Putting it all together

from concurrent.futures import ThreadPoolExecutor

def process_meeting(audio_path: str, db_path: str = "speakers.json"):
    """Identify speakers and produce a labeled transcript."""
    with ThreadPoolExecutor(max_workers=2) as executor:
        f_id = executor.submit(identify, audio_path, db_path)
        f_words = executor.submit(transcribe, audio_path)

    output = f_id.result()
    words = f_words.result()

    labeled = align(words, output["identification"])

    # Print readable output
    current_speaker = None
    for w in labeled:
        if w["speaker"] != current_speaker:
            current_speaker = w["speaker"]
            print(f"\\n[{current_speaker}]", end=" ")
        print(w["word"], end=" ")

if __name__ == "__main__":
    process_meeting("standup-2026-05-12.mp3")

Sample output:

[Alice] Thanks everyone let's go around quickly

[Bob] Sure I finished the API refactor yesterday and opened the PR

[SPEAKER_02] I'm wrapping up the design review should be done by end of day

[Alice]

SPEAKER_02 remained anonymous because they were not enrolled.

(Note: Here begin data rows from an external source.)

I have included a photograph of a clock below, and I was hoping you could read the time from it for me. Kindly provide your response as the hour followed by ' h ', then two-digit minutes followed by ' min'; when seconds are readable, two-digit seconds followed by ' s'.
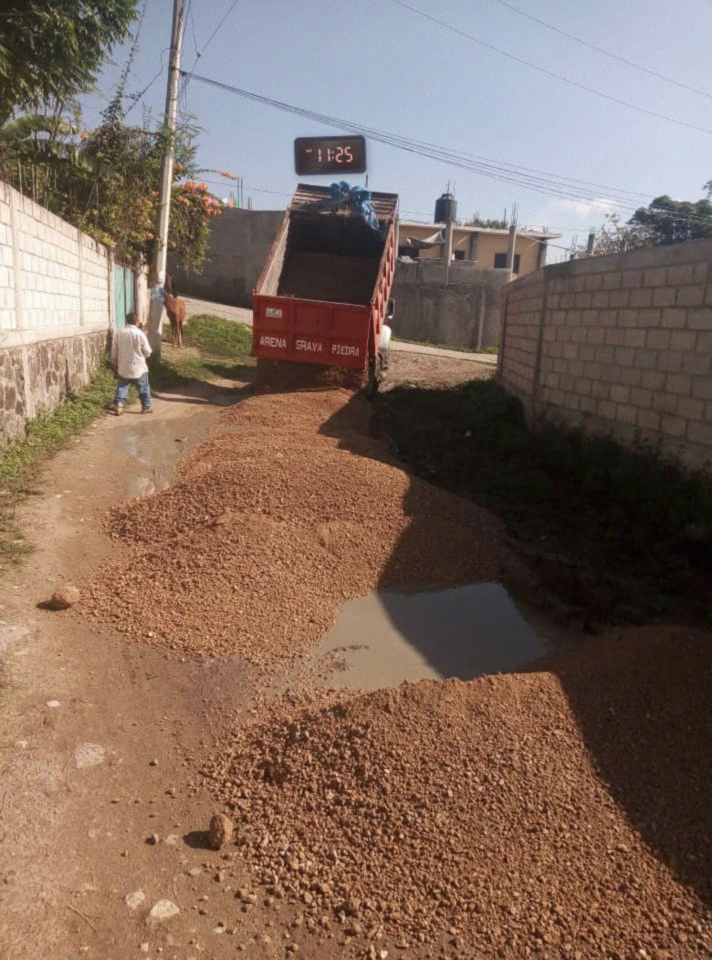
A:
11 h 25 min
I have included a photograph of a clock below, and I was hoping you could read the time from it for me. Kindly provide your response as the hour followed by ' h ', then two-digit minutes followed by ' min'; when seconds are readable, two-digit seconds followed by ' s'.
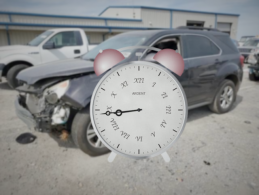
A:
8 h 44 min
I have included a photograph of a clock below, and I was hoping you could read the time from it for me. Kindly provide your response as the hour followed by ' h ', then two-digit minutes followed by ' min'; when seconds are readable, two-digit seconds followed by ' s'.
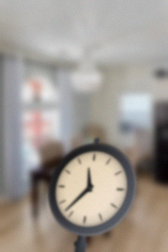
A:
11 h 37 min
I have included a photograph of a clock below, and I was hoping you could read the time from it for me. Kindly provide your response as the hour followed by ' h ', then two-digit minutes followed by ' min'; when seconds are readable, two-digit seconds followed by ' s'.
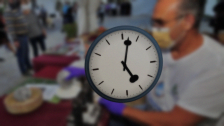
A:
5 h 02 min
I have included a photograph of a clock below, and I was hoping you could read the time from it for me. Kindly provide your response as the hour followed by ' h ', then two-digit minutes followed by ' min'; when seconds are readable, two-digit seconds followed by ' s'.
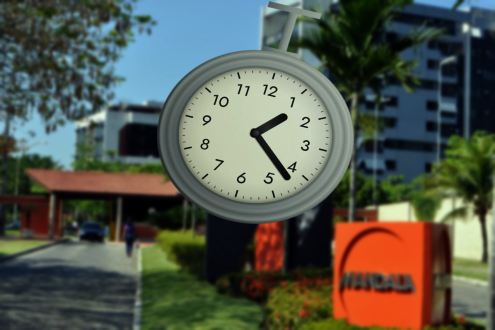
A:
1 h 22 min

To fix that, enroll them with a reference clip and re-run.

Practical considerations for recurring meetings

Enrollment quality matters. Use a clean clip where the speaker talks uninterrupted for at least 10 seconds. Avoid clips with background noise, music, or other voices. A segment from a previous meeting where they gave an update works well.

Be selective with voiceprints. Only include voiceprints of people you expect in the recording. Including voiceprints of absent speakers can produce false matches, the system may assign a low-confidence match rather than labeling someone as unknown. Review the confidence scores in the output to catch this.

Threshold tuning. Start with a threshold of 50 and adjust based on your results. If enrolled speakers are showing up as unknown, lower it. If you're seeing wrong names assigned, raise it. The right value depends on audio quality and how distinctive each speaker's voice is.

Unknown speakers are expected. In most meeting contexts, guests, new hires, or external participants will appear. The system labels them with anonymous diarization IDs. You can enroll them after the fact by pulling a clean segment from the recording and adding them to your store.

Voiceprint stability. Voiceprints are durable across sessions, once created, they work for future recordings without re-enrollment. However, if someone's recording setup changes significantly (e.g. switching from a laptop mic to a headset), you may want to update their voiceprint for best results.

Microphone and environment consistency. Identification works best when enrollment audio and meeting audio are captured under similar conditions. If your team always uses the same conferencing setup, results will be more consistent than if conditions vary widely between sessions.

Conclusion

Speaker identification turns anonymous diarization labels into persistent, named identities. The workflow is simple: enroll each team member once with a short voice sample, then pass their voiceprints alongside every new recording. pyannoteAI handles the matching and returns segments labeled with real names. Combined with ASR, you get a transcript where every utterance is attributed to a known speaker; ready for meeting notes, searchable archives, or downstream analytics.